The Elizabeth Leach Gallery is pleased to present Yucatán Revisited, a memorial exhibition of recent sculptures and works on paper by renowned artist Lee Kelly (1932 - 2022). Kelly was a major figure in the Pacific Northwest and beyond for more than six decades.  He is best known for monumental sculptures featured in public and private collections throughout the country.

The exhibition reflects the influence of Kelly's travels and focuses on modernist works made during the last year of the artist’s life in 2021 and 2022. The show features his dynamic Cor-Ten steel sculptures, along with intimately sized cast bronze forms and works on paper that evoke imagery inspired by the Yucatán Peninsula in Mexico where he visited, hiked and climbed throughout his life.
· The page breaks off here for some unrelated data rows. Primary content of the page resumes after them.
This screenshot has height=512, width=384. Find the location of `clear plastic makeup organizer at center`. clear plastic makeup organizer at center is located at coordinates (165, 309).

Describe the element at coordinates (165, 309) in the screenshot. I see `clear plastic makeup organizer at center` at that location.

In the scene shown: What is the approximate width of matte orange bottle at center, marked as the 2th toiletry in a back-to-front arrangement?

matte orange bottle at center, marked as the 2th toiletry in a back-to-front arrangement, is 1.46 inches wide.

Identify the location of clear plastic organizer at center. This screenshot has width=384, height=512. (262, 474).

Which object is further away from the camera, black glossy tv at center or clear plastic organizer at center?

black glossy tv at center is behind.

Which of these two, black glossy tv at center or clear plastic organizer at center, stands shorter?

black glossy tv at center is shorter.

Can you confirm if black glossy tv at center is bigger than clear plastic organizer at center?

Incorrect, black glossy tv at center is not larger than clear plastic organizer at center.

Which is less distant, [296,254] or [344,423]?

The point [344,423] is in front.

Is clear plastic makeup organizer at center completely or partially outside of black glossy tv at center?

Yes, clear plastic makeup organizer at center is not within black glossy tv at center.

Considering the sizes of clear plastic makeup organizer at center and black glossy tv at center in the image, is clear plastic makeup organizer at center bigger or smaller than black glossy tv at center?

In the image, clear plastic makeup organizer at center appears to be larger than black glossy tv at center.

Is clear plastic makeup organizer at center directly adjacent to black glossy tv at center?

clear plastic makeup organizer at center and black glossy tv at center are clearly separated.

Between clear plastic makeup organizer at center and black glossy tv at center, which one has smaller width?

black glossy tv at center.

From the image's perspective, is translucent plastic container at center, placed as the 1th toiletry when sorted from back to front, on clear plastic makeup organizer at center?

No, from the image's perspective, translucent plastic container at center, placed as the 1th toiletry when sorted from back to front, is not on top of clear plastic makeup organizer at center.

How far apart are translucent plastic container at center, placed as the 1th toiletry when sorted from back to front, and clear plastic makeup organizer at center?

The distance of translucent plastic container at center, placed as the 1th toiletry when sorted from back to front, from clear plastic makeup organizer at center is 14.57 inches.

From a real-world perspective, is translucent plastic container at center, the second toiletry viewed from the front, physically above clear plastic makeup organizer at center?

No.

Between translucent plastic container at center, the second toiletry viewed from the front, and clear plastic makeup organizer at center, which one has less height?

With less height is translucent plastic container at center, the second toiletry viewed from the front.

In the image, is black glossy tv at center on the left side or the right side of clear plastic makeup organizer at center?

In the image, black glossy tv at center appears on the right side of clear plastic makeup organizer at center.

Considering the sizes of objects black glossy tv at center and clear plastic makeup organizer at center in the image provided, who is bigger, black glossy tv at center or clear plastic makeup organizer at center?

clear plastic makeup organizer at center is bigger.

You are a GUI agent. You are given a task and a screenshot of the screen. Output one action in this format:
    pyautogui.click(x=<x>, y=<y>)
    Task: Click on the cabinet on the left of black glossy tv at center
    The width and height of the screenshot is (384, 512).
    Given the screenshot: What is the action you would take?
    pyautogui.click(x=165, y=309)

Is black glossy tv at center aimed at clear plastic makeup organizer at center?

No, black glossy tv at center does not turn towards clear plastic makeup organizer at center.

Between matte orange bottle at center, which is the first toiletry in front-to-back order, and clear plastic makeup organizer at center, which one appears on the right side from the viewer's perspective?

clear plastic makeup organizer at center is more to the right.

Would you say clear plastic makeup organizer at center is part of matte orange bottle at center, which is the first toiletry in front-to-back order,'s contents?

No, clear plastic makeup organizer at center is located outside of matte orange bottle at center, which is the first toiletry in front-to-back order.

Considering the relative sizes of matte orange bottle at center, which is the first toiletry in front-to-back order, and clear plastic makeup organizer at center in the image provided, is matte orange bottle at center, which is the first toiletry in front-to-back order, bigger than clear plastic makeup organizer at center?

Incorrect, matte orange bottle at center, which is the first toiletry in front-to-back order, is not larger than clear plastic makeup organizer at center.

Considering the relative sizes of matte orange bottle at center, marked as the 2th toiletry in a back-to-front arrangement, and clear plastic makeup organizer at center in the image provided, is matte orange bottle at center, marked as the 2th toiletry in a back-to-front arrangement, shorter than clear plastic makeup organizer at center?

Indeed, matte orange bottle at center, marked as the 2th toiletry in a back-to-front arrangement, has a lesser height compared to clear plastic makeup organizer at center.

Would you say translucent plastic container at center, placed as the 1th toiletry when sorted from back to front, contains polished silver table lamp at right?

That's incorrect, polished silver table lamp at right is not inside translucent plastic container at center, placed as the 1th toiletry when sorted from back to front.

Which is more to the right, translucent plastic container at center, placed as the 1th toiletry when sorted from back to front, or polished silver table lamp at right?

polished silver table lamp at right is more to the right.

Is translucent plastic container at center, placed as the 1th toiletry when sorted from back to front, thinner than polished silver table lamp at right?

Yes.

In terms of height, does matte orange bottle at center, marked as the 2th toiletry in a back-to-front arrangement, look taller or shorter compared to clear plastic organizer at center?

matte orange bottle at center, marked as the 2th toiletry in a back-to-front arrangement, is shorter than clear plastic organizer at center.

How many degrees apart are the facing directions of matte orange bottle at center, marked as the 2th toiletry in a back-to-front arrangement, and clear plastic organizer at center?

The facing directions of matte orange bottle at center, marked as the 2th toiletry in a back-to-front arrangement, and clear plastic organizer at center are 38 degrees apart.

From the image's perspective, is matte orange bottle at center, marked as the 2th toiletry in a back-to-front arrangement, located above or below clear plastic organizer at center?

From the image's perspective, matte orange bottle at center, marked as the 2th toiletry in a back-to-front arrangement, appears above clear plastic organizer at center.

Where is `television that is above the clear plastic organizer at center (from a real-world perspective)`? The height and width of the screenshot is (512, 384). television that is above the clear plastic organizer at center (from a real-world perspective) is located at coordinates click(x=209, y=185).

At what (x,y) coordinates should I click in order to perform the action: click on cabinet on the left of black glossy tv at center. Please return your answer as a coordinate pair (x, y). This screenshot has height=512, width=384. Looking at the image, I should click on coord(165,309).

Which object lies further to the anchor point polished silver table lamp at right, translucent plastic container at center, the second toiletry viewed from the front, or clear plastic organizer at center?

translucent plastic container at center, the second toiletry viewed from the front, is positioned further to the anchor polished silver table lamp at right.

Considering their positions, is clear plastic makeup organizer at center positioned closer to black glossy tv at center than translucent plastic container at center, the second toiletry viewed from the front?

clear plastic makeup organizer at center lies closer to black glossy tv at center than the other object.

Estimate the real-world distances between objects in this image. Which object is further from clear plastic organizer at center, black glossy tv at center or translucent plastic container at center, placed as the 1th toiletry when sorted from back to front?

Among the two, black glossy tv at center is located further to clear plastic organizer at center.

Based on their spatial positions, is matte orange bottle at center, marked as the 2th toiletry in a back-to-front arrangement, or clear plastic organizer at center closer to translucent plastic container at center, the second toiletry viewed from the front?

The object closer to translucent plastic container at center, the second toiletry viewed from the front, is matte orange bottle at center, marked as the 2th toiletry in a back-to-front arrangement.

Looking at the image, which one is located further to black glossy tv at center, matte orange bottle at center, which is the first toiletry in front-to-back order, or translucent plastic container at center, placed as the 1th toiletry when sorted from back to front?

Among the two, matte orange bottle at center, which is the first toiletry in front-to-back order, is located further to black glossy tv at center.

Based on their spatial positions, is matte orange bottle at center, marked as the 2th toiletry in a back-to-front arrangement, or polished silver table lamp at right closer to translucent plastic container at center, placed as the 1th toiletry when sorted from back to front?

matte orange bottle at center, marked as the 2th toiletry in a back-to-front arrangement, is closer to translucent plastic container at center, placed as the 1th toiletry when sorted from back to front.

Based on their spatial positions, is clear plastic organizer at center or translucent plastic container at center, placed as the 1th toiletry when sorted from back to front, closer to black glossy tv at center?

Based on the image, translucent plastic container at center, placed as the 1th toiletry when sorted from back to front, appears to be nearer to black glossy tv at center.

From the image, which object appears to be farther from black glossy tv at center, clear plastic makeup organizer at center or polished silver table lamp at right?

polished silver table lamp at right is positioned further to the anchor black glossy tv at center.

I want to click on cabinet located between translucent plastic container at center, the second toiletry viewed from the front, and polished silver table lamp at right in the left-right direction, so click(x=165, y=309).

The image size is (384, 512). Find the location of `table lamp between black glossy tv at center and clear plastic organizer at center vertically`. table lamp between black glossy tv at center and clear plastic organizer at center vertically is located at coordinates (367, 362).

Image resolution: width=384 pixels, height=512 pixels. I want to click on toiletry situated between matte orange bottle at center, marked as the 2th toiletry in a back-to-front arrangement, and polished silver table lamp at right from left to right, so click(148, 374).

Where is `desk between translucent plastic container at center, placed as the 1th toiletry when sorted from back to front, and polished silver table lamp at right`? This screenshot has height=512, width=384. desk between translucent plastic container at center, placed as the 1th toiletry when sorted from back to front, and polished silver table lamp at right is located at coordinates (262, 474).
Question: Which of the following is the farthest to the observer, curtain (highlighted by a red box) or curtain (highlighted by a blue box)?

Lee Kelly was born in McCall, Idaho in 1932, Kelly trained at the Museum Art School in Portland (now the Pacific Northwest College of Art), interrupting his studies to serve in the U.S. Air Force in South Korea in 1952-53. Deeply impressed by David Smith's Tanktotems, which he saw in New York in the early 1960s, Kelly named the property in Oregon City where he built his home and studio "Leland Iron Works" in homage to Smith. There, for more than six decades, he synthesized modernist aesthetics and ancient architectural forms in welded steel sculptures inspired by his travels throughout Asia, the Middle East, and Central and South America. He is recognized in the Northwest for large-scale works in stainless and Cor-Ten steel which remain a central focus at regional institutions such as Reed College, Oregon State University, Catlin Gabel School, Oregon Health and Sciences University, and the University of Oregon. In 2012, one of his most important works, Memory 99, was installed in Portland’s North Park Blocks, at what is now the home of the Pacific Northwest College of Art. In 2010, he was the subject of a major retrospective at the Portland Art Museum, curated by Bruce Guenther and accompanied by a career-spanning monograph. His works are included in the collections of the Portland Art Museum, Oregon; Stanford University, Palo Alto, California; New Orleans Art Museum; Seattle Art Museum; University of Houston; Virginia Museum of Fine Arts, Richmond; and the City of Sapporo, Japan among others.